Write out the entries again, replacing "Q0" with "query0" and changing nothing else. Leave the pictures out.
Begin
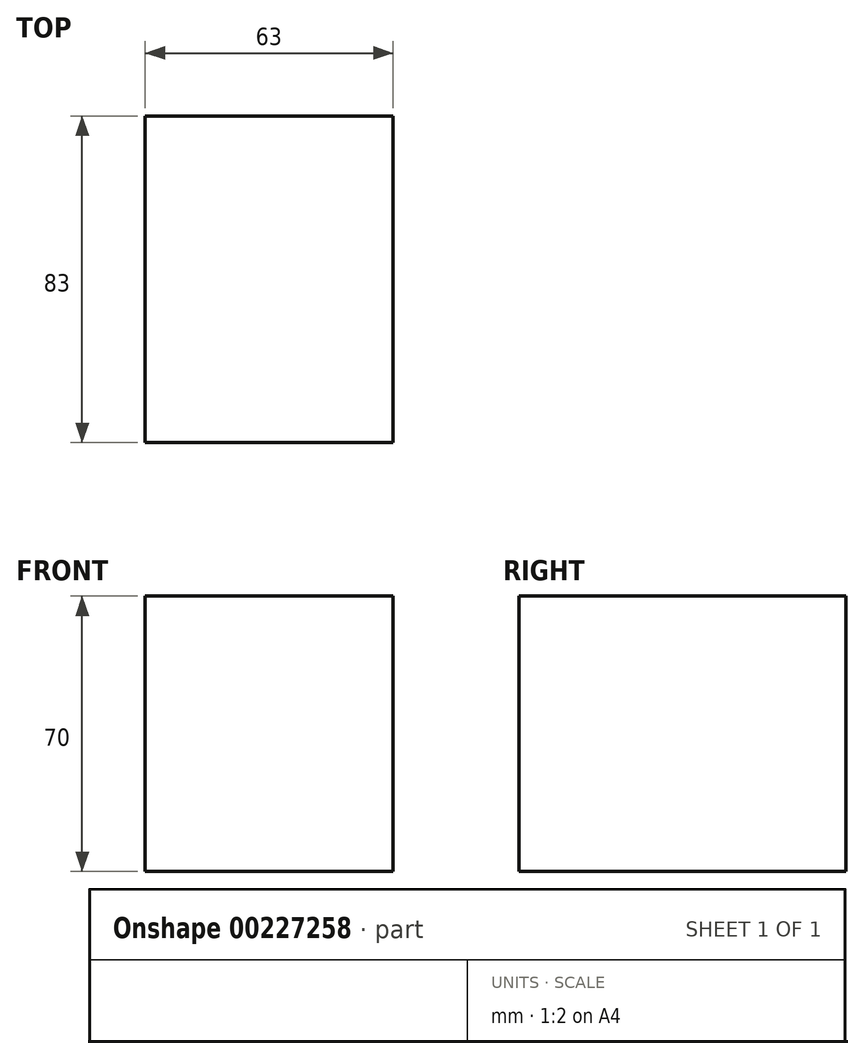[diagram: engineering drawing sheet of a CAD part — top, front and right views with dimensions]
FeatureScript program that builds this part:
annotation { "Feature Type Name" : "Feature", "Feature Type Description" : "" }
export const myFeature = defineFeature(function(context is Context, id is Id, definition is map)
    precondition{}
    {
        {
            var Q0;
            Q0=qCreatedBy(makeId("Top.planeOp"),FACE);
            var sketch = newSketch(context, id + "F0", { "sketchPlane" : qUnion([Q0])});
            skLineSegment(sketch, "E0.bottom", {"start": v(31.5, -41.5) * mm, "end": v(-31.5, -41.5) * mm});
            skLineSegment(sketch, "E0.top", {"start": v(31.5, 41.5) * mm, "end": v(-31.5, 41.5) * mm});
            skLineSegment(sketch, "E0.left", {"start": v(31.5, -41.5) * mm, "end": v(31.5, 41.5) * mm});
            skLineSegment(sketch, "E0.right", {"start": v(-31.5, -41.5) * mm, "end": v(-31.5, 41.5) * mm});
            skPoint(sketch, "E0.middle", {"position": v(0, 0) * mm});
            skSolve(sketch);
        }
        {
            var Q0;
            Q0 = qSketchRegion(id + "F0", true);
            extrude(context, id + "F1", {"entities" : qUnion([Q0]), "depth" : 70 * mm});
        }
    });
End
* **REPLY TO THE EXERCISE**
[diagram: engineering drawing sheet of a CAD part — top, front and right views with dimensions]
FeatureScript program that builds this part:
annotation { "Feature Type Name" : "Feature", "Feature Type Description" : "" }
export const myFeature = defineFeature(function(context is Context, id is Id, definition is map)
    precondition{}
    {
        {
            var query0;
            query0=qCreatedBy(makeId("Top.planeOp"),FACE);
            var sketch = newSketch(context, id + "F0", { "sketchPlane" : qUnion([query0])});
            skLineSegment(sketch, "E0.bottom", {"start": v(31.5, -41.5) * mm, "end": v(-31.5, -41.5) * mm});
            skLineSegment(sketch, "E0.top", {"start": v(31.5, 41.5) * mm, "end": v(-31.5, 41.5) * mm});
            skLineSegment(sketch, "E0.left", {"start": v(31.5, -41.5) * mm, "end": v(31.5, 41.5) * mm});
            skLineSegment(sketch, "E0.right", {"start": v(-31.5, -41.5) * mm, "end": v(-31.5, 41.5) * mm});
            skPoint(sketch, "E0.middle", {"position": v(0, 0) * mm});
            skSolve(sketch);
        }
        {
            var query0;
            query0 = qSketchRegion(id + "F0", true);
            extrude(context, id + "F1", {"entities" : qUnion([query0]), "depth" : 70 * mm});
        }
    });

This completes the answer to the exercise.